Short task:
Please reproduce every one of the rows below word for word, keeping their order.

Data shown:
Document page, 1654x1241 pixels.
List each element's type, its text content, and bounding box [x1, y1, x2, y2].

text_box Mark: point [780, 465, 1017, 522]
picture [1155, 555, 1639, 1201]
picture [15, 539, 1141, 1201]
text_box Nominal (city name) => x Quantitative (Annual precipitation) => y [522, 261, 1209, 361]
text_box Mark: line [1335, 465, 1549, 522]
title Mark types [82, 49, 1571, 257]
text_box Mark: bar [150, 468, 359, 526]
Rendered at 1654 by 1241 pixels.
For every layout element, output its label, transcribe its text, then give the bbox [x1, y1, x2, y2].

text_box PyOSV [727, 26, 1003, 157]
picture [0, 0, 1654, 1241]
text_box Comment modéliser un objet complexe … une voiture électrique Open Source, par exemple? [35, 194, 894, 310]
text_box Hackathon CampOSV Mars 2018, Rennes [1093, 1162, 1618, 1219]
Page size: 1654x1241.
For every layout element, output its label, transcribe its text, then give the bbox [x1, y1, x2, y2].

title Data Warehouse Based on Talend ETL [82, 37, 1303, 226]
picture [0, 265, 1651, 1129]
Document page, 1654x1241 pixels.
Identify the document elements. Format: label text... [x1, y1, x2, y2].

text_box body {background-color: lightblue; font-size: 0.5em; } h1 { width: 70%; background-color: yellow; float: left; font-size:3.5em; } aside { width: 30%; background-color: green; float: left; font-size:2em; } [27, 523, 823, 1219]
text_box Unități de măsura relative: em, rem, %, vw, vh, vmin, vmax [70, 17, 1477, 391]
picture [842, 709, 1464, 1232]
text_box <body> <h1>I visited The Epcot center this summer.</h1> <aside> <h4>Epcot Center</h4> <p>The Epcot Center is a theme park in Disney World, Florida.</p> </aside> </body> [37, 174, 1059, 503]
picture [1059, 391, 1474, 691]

Solved exercise:
Document page, 1654x1241 pixels.
List each element's type, its text content, and bounding box [x1, y1, x2, y2].

text_box Mark: point [780, 465, 1017, 522]
picture [1155, 555, 1639, 1201]
picture [15, 539, 1141, 1201]
text_box Nominal (city name) => x Quantitative (Annual precipitation) => y [522, 261, 1209, 361]
text_box Mark: line [1335, 465, 1549, 522]
title Mark types [82, 49, 1571, 257]
text_box Mark: bar [150, 468, 359, 526]
Rendered at 1654 by 1241 pixels.
For every layout element, output its label, transcribe its text, then give the bbox [x1, y1, x2, y2].

text_box PyOSV [727, 26, 1003, 157]
picture [0, 0, 1654, 1241]
text_box Comment modéliser un objet complexe … une voiture électrique Open Source, par exemple? [35, 194, 894, 310]
text_box Hackathon CampOSV Mars 2018, Rennes [1093, 1162, 1618, 1219]
Page size: 1654x1241.
For every layout element, output its label, transcribe its text, then give the bbox [x1, y1, x2, y2].

title Data Warehouse Based on Talend ETL [82, 37, 1303, 226]
picture [0, 265, 1651, 1129]
Document page, 1654x1241 pixels.
Identify the document elements. Format: label text... [x1, y1, x2, y2].

text_box body {background-color: lightblue; font-size: 0.5em; } h1 { width: 70%; background-color: yellow; float: left; font-size:3.5em; } aside { width: 30%; background-color: green; float: left; font-size:2em; } [27, 523, 823, 1219]
text_box Unități de măsura relative: em, rem, %, vw, vh, vmin, vmax [70, 17, 1477, 391]
picture [842, 709, 1464, 1232]
text_box <body> <h1>I visited The Epcot center this summer.</h1> <aside> <h4>Epcot Center</h4> <p>The Epcot Center is a theme park in Disney World, Florida.</p> </aside> </body> [37, 174, 1059, 503]
picture [1059, 391, 1474, 691]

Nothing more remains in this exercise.